The Tax Cuts and Jobs Act of 2017 lowered the threshold for the deduction of medical and dental expense.
The new law permits taxpayers to deduct unreimbursed medical expenses that are in excess of 7.5% of their adjusted gross income (AGI), down from 10% previously. This change, unlike others, was made retroactive to January 1, 2017. To be deductible, the expenses may not be reimbursed by insurance or elsewhere. For example, a family with AGI of $60,000 would have to spend more than $4,500 on unreimbursed medical expenses to qualify for any deduction. That floor rate may seem high, but with the increases in medical costs in recent years, expenses can add up quickly. Many families have no, or little, coverage for vision care or dental care. And an unexpected illness or accident can lead to thousands of dollars of unreimbursed expenses.

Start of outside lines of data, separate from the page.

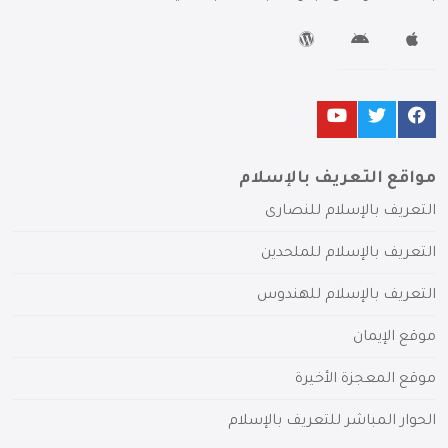
مواقع التعريف بالإسلام
التعريف بالإسلام للنصارى
التعريف بالإسلام للملحدين
التعريف بالإسلام للهندوس
موقع الإيمان
موقع المعجزة الأخيرة
الحوار المباشر للتعريف بالإسلام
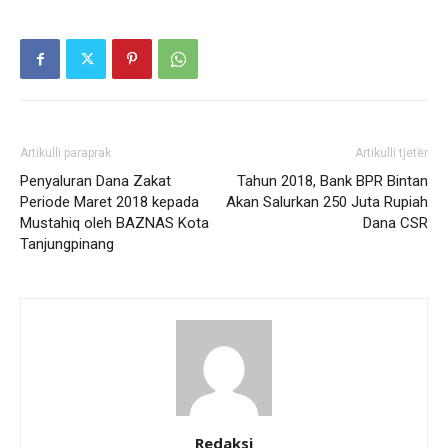
Artikulli paraprak
Artikulli tjetër
Penyaluran Dana Zakat
Tahun 2018, Bank BPR Bintan
Periode Maret 2018 kepada
Akan Salurkan 250 Juta Rupiah
Mustahiq oleh BAZNAS Kota
Dana CSR
Tanjungpinang
Redaksi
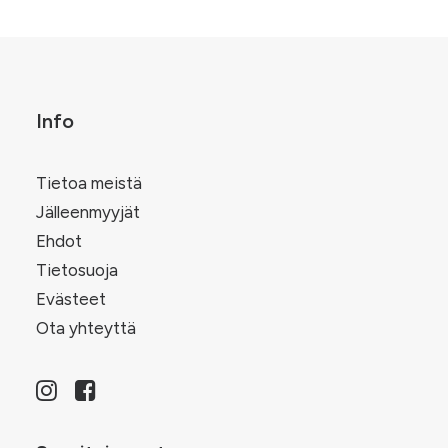
tuotteen
.
muunnelma.
sivulla.
Voit
tehdä
valinnat
tuotteen
sivulla.
Info
Tietoa meistä
Jälleenmyyjät
Ehdot
Tietosuoja
Evästeet
Ota yhteyttä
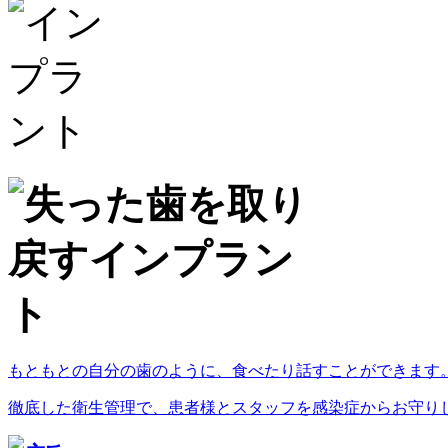
もともとの自分の歯のように、食べたり話すことができます
徹底した衛生管理で、患者様とスタッフを感染症からお守り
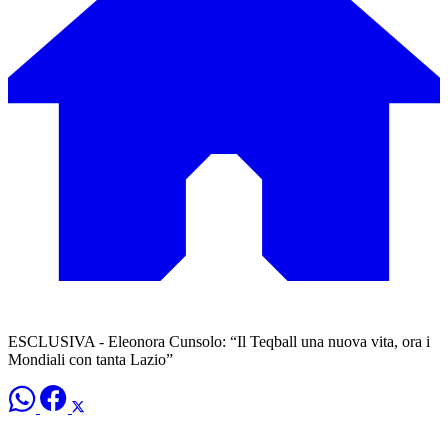
ESCLUSIVA - Eleonora Cunsolo: “Il Teqball una nuova vita, ora i
Mondiali con tanta Lazio”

Only out-of-pocket costs can be deducted, that is, expenses not paid for by insurance or an employer. And expenses that are paid with money from tax-advantaged accounts (such as health savings accounts or flexible spending accounts) are not deductible either. Nor are any health insurance premiums automatically drawn from your paycheck on a pretax basis.
Nonetheless, the list of medical expenses that can qualify for the deduction is quite long. Medical insurance, long-term care insurance, doctors’ bills, tooth repairs, eyeglasses and contact lenses, hearing aids, laboratory fees, oxygen, psychiatric care, stop-smoking programs, surgery, medical equipment and X-ray costs, for example, can all qualify. Medical travel and lodging also qualify for the deduction. In addition, the expenses of dependent family members can also qualify for deduction.